Pourtant, plus de quarante ans plus tard, la question n’est pas tranchée.
La réunion des professions d’avoué et de conseil en propriété industrielle avec celle d’avocat seront certes effectives d’ici peu. Mais la grande fusion, celle qui unirait les deux professions, avocats et notaires, attend toujours. La mission de réflexion sur la grande profession confiée par le président de la République à l’avocat d’affaires Jean-Michel Darrois doit rendre ses conclusions en janvier 2009. D’ici là, les esprits s’échauffent.
Les notaires s’opposent bien sûr à ce mariage qu’ils jugent sans fondement puisque « notaires et avocats n’exercent pas le même métier », répétait Bernard Reynis, président du Conseil supérieur du notariat (CSN) jusqu’au 30 octobre dernier. La profession n’hésite pas à faire appel au lointain soutien du pape… Paul VI qui affirmait autrefois que « la fonction notariale a sa raison d’être dans la constatation exacte des faits et actes juridiques et dans la fidèle conservation de ces instruments de preuve ».
Les notaires reçoivent l’appui plus inattendu du site Internet Bellaciao.org, porte-parole de la «gauche anticapitaliste», qui donne la parole à Noël Lechat, secrétaire général de la fédération CGT des sociétés d’études. «Que fera-t-on de 50 000 salariés des études, dont les mesures de reclassement nécessiteront des sommes qui ne sont pas prévues au programme à ce jour ?», s’interroge le syndicaliste. Les salariés des notaires bénéficient en effet d’un régime spécial de retraite et d’une convention collective particulièrement favorable qui pourraient disparaître en cas de fusion avec les cabinets d’avocats.
Le notariat poursuit son efficace lobby auprès du gouvernement comme du grand public. La profession a l’oreille de la Chancellerie. Et à la mi-octobre, alors que se tenait à Lille la Convention nationale des avocats, plus grand rassemblement jamais organisé par les robes noires, on pouvait entendre sur les principales radios d’information plusieurs spots publicitaires vantant « les notaires, sûrement et pour longtemps ».

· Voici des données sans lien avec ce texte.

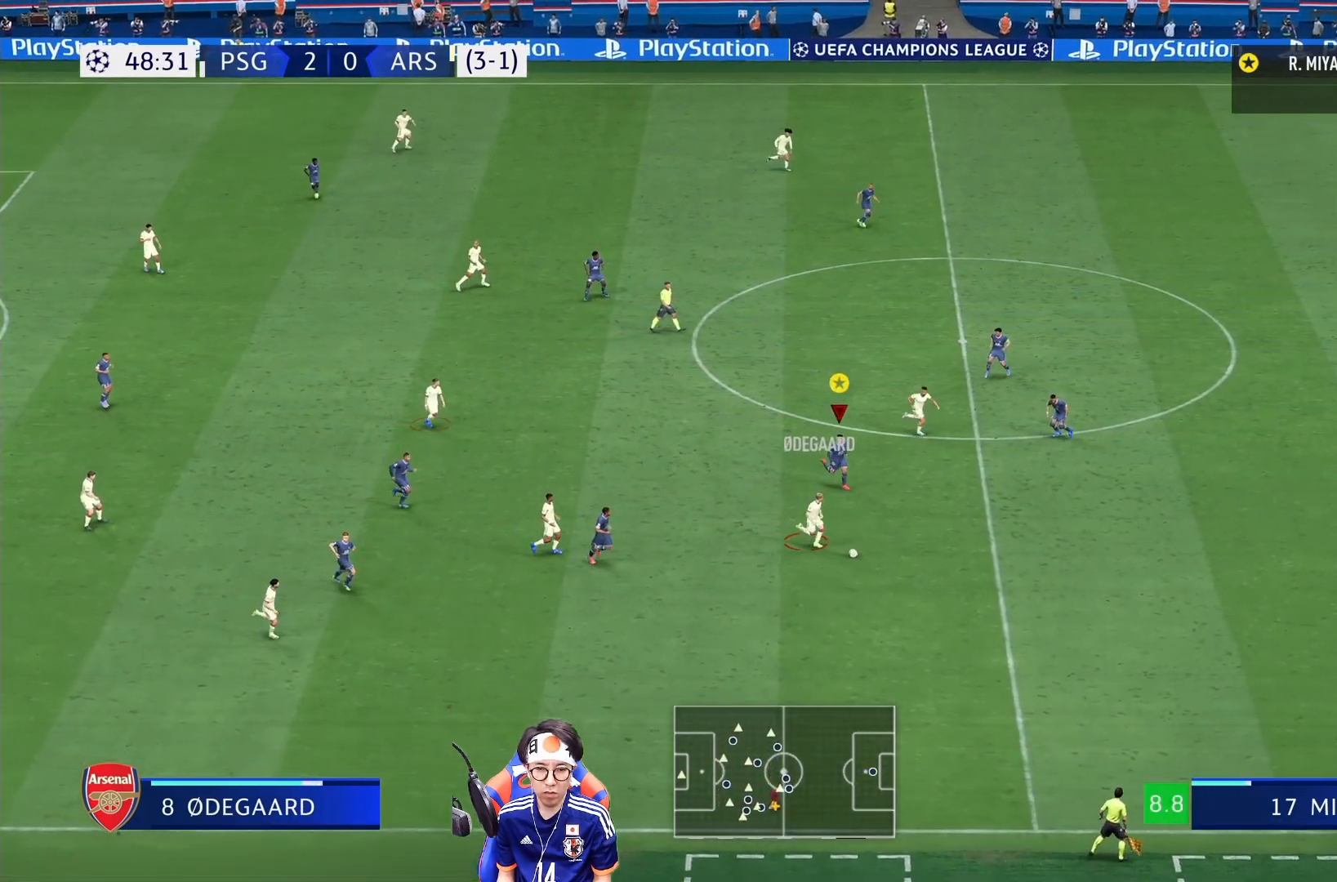
{"dt_ms": 500, "buttons": ["R1"], "left_stick": "down-right", "right_stick": "center", "events": []}
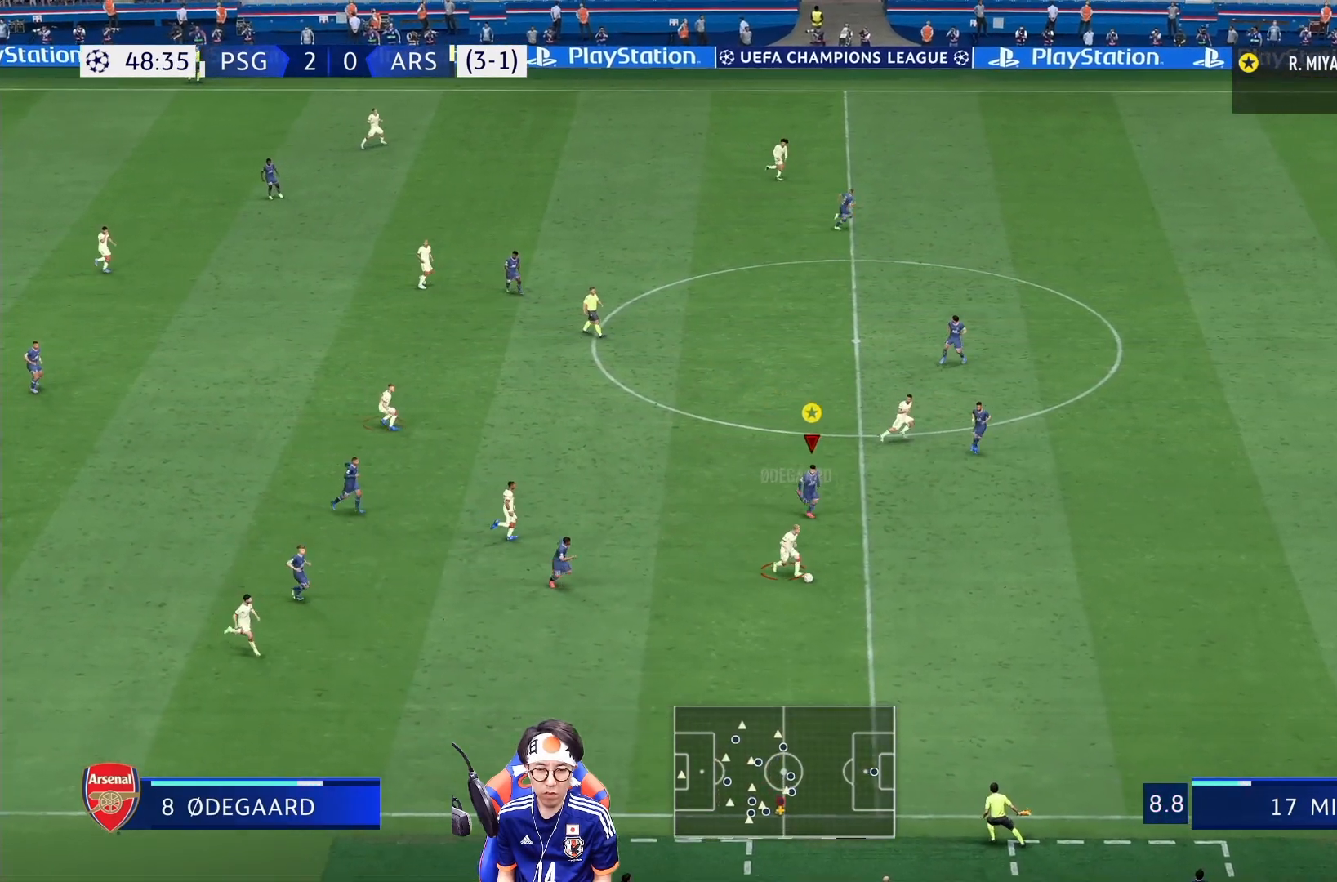
{"dt_ms": 1000, "buttons": ["R1"], "left_stick": "down-right", "right_stick": "center"}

Les avocats abordent en principe le combat en position de force. Nettement plus nombreux (50 000 contre 8 000), ils bénéficient du soutien de l’Elysée, attaché à la réforme du secteur.
« Règles issues de l’Ancien Régime »
Lors de la Convention de Lille, dont le thème, « concurrence et compétitivité », avait été opportunément accordé aux préoccupations du jour, Paul-Albert Iweins, président du Conseil national des barreaux (CNB), a usé d’envolées qu’on aurait pu prêter à Nicolas Sarkozy pour montrer du doigt le notariat « confortablement protégé par des règles issues de l’Ancien Régime » et qui « prospère à l’abri de monopoles ».
Accueillant les congressistes, le Bâtonnier de Lille, Bertrand Debosque, s’est pour sa part montré offensif contre les notaires mais aussi contre les experts-comptables, dénonçant « la concurrence des professions limitrophes » en matière de prestations juridiques, alors que pour défendre les citoyens au tribunal, a-t-il assuré, « on a beau regarder autour de nous, on n’aperçoit pas de concurrents ».
Pour Paul-Albert Iweins, la création d’une profession unique bénéficierait d’abord aux consommateurs. Et bien sûr, les 50 000 praticiens ne pourraient selon lui qu’y gagner des parts de marché. « L’activité judiciaire n’a cessé de diminuer pendant une période où le nombre d’avocats a doublé », rappelle-t-il. Dès lors, l’activité juridique de la profession, générée par les cabinets d’affaires, représente aujourd’hui « plus des deux-tiers du chiffre d’affaires global de la profession », ajoute-t-il. L’ouverture de la profession permettrait en outre de répartir la charge de l’activité judiciaire sur les autres juristes. « Est-il équitable que seuls les avocats soient mis économiquement à contribution pour le service public de la justice, l’aide juridictionnelle et les permanences pénales ? », s’interroge le président du CNB.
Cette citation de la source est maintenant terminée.